Start of Source data
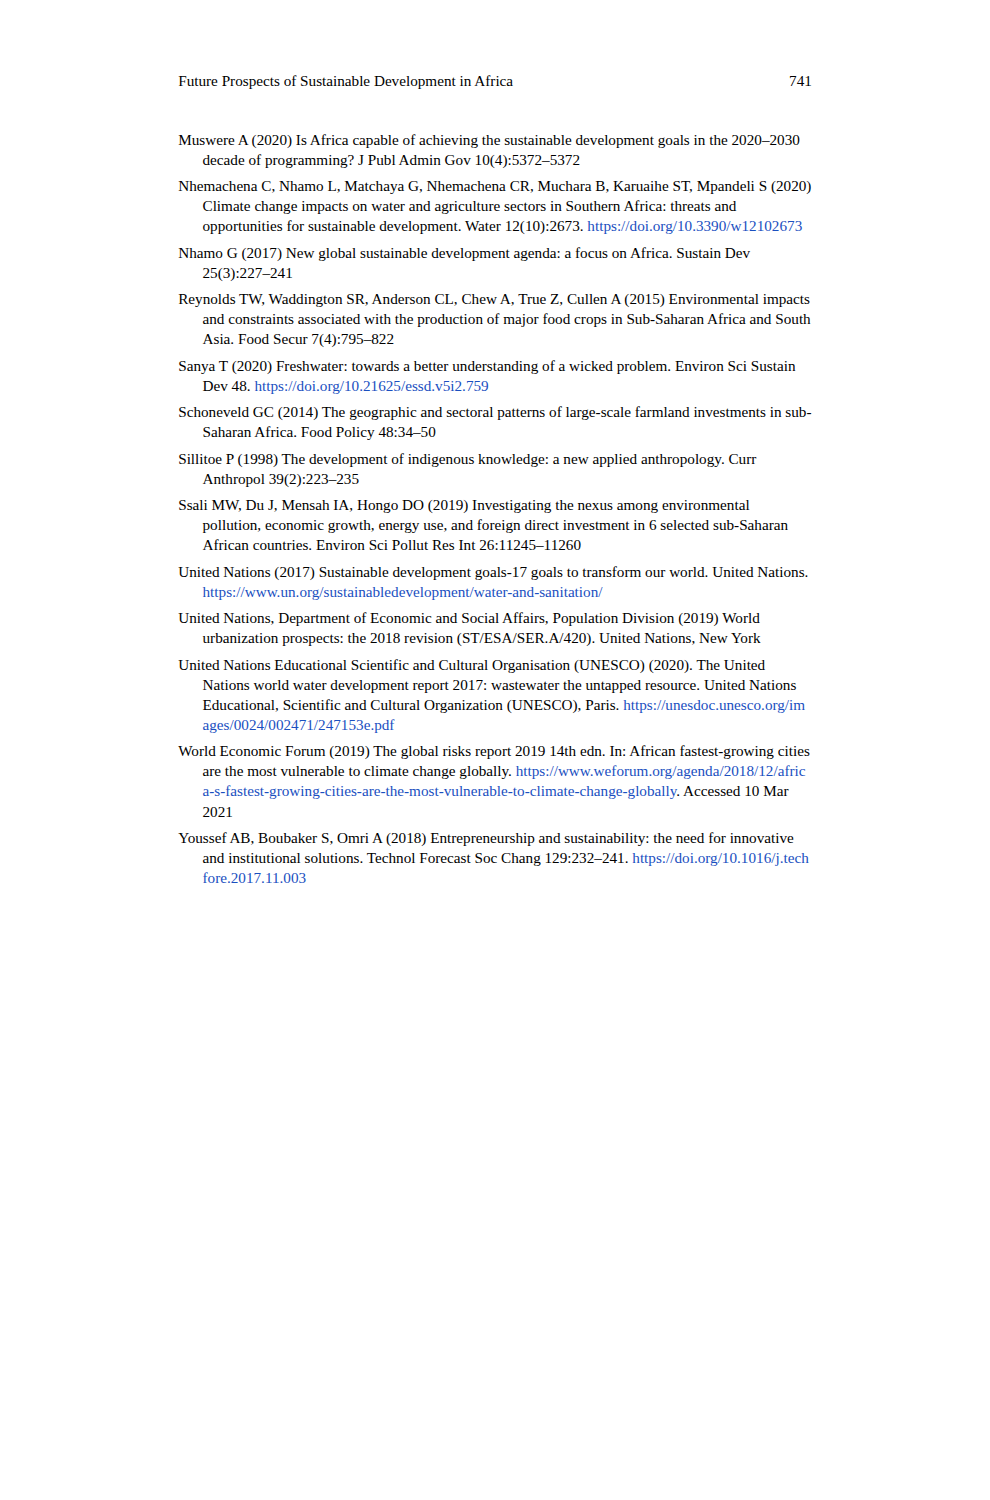Future Prospects of Sustainable Development in Africa 741
Muswere A (2020) Is Africa capable of achieving the sustainable development goals in the 2020–2030 decade of programming? J Publ Admin Gov 10(4):5372–5372
Nhemachena C, Nhamo L, Matchaya G, Nhemachena CR, Muchara B, Karuaihe ST, Mpandeli S (2020) Climate change impacts on water and agriculture sectors in Southern Africa: threats and opportunities for sustainable development. Water 12(10):2673. https://doi.org/10.3390/w12102673
Nhamo G (2017) New global sustainable development agenda: a focus on Africa. Sustain Dev 25(3):227–241
Reynolds TW, Waddington SR, Anderson CL, Chew A, True Z, Cullen A (2015) Environmental impacts and constraints associated with the production of major food crops in Sub-Saharan Africa and South Asia. Food Secur 7(4):795–822
Sanya T (2020) Freshwater: towards a better understanding of a wicked problem. Environ Sci Sustain Dev 48. https://doi.org/10.21625/essd.v5i2.759
Schoneveld GC (2014) The geographic and sectoral patterns of large-scale farmland investments in sub-Saharan Africa. Food Policy 48:34–50
Sillitoe P (1998) The development of indigenous knowledge: a new applied anthropology. Curr Anthropol 39(2):223–235
Ssali MW, Du J, Mensah IA, Hongo DO (2019) Investigating the nexus among environmental pollution, economic growth, energy use, and foreign direct investment in 6 selected sub-Saharan African countries. Environ Sci Pollut Res Int 26:11245–11260
United Nations (2017) Sustainable development goals-17 goals to transform our world. United Nations. https://www.un.org/sustainabledevelopment/water-and-sanitation/
United Nations, Department of Economic and Social Affairs, Population Division (2019) World urbanization prospects: the 2018 revision (ST/ESA/SER.A/420). United Nations, New York
United Nations Educational Scientific and Cultural Organisation (UNESCO) (2020). The United Nations world water development report 2017: wastewater the untapped resource. United Nations Educational, Scientific and Cultural Organization (UNESCO), Paris. https://unesdoc.unesco.org/images/0024/002471/247153e.pdf
World Economic Forum (2019) The global risks report 2019 14th edn. In: African fastest-growing cities are the most vulnerable to climate change globally. https://www.weforum.org/agenda/2018/12/africa-s-fastest-growing-cities-are-the-most-vulnerable-to-climate-change-globally. Accessed 10 Mar 2021
Youssef AB, Boubaker S, Omri A (2018) Entrepreneurship and sustainability: the need for innovative and institutional solutions. Technol Forecast Soc Chang 129:232–241. https://doi.org/10.1016/j.techfore.2017.11.003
End of Source data
_Work required_: If a line above holds the string "global", return it as it stands.

_Solution for this task_:
Nhamo G (2017) New global sustainable development agenda: a focus on Africa. Sustain Dev 25(3):227–241
World Economic Forum (2019) The global risks report 2019 14th edn. In: African fastest-growing cities are the most vulnerable to climate change globally. https://www.weforum.org/agenda/2018/12/africa-s-fastest-growing-cities-are-the-most-vulnerable-to-climate-change-globally. Accessed 10 Mar 2021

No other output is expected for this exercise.